══ Study text ══

# Tips for a book on sailing around the world



## Tim Moss (Nov 25, 2011)

Hello everybody

I am new to this forum and to sailing. I am, however, conducting research for an adventure book with a chapter on sailing around the world and was wondering if I might be able to get some help? I hope this is an appropriate place to ask.

The book I'm writing is a collection of beginner's guides to different expeditions like crossing a desert or skiing to the South Pole. For each chapter, I've been collecting "top tips" from well-known expeditioners. But with sailing, there seems to be such a great community of people sharing information that I thought I might try asking for tips here instead...

If you'd be willing to help, please answer one or more of the questions below. If appropriate, I would then pick some of the best ones and include them as recommendations in my book, credited accordingly:

1. What one item would you recommend someone taking that they might not otherwise have thought of?

2. What would be your one "top tip" for someone considering their first big cruising trip?

3. What one resource would you recommend (e.g. book, website, organisation or piece of software - CruisersForum is already listed!)?

(If you leave your name, boat name and/or website then I will credit you in the book. Or just say otherwise if you'd rather not be mentioned. If you include an email address too then I can run anything by you before it's printed and let you know when the book is out.)

I hope this is an OK thing to ask and not too obscure!

Many thanks for your time.

Tim.

P.S. If it's of interest then you can read more about the book on my website at How To Get To The North Pole | Book by Tim Moss | The Next Challenge


----------



## LakeSuperiorGeezer (Oct 8, 2010)

═══
══ Dataset content ══

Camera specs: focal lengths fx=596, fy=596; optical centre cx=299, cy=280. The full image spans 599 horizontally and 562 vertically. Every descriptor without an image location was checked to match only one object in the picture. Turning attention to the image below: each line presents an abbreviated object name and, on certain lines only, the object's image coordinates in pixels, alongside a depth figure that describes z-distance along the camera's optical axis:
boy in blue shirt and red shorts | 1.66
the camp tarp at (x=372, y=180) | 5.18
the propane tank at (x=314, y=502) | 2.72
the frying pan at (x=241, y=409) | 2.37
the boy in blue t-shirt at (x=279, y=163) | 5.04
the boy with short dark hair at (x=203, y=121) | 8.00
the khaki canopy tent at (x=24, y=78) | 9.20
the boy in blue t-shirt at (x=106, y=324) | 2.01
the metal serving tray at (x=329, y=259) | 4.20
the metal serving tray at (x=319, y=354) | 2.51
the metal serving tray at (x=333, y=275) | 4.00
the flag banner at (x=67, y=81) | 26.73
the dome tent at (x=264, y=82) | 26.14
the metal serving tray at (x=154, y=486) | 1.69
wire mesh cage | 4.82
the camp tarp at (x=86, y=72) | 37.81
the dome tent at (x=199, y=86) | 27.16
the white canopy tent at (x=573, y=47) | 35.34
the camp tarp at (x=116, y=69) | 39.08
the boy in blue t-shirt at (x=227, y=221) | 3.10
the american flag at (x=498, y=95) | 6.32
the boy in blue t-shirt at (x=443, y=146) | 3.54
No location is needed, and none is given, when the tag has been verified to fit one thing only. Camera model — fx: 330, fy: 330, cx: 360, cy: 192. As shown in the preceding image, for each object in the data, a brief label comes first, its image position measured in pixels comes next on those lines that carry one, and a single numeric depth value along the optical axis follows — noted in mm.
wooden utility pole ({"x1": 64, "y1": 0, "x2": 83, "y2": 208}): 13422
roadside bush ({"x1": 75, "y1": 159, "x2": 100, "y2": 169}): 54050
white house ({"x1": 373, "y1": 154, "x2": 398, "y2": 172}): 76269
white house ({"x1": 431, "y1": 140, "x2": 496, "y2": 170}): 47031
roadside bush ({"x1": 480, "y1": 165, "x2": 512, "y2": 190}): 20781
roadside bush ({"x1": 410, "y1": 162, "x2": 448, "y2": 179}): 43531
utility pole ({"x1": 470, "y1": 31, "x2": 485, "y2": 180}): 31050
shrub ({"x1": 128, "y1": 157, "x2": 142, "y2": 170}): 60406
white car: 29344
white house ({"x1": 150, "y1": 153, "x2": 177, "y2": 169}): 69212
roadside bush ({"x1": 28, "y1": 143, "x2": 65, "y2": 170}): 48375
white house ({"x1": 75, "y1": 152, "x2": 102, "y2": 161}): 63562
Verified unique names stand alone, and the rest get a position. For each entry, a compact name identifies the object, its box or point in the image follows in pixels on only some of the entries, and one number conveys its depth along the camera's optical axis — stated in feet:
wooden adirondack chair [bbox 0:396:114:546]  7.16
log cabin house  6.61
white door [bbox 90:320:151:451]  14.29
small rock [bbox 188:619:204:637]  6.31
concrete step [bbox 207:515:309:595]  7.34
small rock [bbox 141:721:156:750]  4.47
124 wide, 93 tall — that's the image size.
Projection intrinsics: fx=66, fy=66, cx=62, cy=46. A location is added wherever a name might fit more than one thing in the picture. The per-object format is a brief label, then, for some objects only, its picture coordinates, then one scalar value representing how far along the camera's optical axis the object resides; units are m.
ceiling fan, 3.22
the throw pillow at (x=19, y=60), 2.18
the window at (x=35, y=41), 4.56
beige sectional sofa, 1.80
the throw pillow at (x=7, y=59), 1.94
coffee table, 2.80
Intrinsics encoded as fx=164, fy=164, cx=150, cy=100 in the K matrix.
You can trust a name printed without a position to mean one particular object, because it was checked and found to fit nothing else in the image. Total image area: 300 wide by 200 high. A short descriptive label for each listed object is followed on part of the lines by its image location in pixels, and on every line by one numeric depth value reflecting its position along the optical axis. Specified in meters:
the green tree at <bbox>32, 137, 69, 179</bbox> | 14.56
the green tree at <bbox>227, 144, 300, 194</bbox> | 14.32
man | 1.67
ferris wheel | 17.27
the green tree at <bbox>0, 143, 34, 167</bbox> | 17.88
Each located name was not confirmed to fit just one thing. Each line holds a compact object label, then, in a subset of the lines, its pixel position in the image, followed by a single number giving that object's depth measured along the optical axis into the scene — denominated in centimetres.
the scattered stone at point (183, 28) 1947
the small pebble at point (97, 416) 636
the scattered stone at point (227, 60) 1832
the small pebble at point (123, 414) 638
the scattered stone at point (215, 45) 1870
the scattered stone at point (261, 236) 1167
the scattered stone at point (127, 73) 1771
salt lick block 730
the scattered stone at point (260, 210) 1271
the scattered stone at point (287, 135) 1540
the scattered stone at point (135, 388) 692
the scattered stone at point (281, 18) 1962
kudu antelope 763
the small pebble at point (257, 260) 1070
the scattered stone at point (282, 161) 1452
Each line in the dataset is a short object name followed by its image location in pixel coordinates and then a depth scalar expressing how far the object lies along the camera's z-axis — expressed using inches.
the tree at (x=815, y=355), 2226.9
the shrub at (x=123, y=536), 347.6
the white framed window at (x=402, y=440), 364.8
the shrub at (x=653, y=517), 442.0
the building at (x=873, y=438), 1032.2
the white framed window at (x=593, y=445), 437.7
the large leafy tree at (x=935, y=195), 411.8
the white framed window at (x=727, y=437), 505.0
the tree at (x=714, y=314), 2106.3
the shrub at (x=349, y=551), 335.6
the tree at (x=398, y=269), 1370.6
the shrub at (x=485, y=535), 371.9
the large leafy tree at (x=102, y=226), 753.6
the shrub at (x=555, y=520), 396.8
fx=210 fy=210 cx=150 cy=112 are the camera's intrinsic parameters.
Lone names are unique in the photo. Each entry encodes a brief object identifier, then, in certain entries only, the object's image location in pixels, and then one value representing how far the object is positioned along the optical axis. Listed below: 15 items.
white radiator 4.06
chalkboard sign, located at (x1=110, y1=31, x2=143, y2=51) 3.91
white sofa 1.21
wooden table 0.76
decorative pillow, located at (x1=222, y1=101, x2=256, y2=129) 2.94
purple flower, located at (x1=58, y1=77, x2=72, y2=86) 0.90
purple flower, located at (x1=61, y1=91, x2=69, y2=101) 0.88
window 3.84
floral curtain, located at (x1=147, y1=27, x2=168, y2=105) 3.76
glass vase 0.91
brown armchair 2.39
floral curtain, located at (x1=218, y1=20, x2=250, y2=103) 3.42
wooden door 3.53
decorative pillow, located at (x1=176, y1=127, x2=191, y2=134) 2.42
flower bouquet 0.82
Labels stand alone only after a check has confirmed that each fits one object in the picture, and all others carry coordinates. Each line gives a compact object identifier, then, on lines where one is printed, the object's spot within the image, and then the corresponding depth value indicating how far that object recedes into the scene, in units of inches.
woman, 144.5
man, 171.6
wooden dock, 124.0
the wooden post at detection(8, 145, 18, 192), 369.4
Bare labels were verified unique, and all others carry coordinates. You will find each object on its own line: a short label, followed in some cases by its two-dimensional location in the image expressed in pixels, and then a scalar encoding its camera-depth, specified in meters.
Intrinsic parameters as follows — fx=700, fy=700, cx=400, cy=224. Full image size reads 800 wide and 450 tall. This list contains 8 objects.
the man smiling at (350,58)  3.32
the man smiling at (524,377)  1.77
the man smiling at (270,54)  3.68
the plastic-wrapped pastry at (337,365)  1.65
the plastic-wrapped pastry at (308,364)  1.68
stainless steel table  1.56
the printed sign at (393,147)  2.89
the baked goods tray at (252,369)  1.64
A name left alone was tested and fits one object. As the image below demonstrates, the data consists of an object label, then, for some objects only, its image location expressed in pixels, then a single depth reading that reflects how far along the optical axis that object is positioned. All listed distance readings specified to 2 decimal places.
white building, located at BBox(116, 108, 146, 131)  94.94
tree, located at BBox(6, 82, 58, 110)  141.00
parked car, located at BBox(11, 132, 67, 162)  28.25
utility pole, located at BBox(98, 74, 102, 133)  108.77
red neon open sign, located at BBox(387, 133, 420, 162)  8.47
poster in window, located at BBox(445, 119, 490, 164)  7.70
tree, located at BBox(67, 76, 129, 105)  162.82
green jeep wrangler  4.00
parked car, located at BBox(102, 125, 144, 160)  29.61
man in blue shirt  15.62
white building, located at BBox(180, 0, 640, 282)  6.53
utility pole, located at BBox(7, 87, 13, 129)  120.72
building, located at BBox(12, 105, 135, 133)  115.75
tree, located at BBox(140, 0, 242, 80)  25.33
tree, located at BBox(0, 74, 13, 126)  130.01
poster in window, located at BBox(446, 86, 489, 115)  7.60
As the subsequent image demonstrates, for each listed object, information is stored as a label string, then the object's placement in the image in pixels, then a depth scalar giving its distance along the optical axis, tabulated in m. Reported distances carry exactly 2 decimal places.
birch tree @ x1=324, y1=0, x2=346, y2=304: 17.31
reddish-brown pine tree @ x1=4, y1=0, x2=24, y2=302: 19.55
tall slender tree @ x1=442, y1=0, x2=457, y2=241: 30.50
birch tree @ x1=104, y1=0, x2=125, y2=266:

═══

#### Required tasks
a. In the sailing book thread:
(i) Which two expeditions are given as examples of what the book covers?
(ii) Which resource is already listed?
(iii) What would Tim be able to do if a reply included an email address?
b. Carry on writing the sailing book thread from the point where it stops.
None of the data is needed here.

#### Your responses
a.
(i) Crossing a desert and skiing to the South Pole.
(ii) CruisersForum.
(iii) Run anything by the person before it's printed and let them know when the book is out.

b.
Here is a list of books: http://www.sailnet.com/forums/general-discussion-sailing-related/18184-recommended-reading.html


----------



## killarney_sailor (May 4, 2006)

1. Item: a remote Wifi antenna; ours snaps into a cheap fitting on the boom - we can often get internet on the boat
2. Tip: have really good ground tackle with all chain anchor rode; Many anchorages in the Pacific are quite deep compared to (for example) the Caribbean so you need 200' at least to go with an excellent primary anchor; one of the new generation anchors (Manson Supreme, Rocna, Spade) will be better than one of the traditionals
3. noonsite.com

Bruce Clark s/v Anina


----------



## wallabycreek (Aug 5, 2004)

*There*

The book is "AROUND-THE-WORLD SAILING GUIDE" at Amazon


----------



## Tim Moss (Nov 25, 2011)

Thanks for the replies guys.

LakeSuperiorGeezer - Thank you for the link to such a big list.

Bruce - Thanks for answering the questions. I particularly like the wifi antenna tip.

WallabyCreek - Hi Alan, I was about to reply to say how good the book looks when I worked out that you are in fact the author! Thanks for posting the link for me. I've just sent you a message.

All the best,
Tim.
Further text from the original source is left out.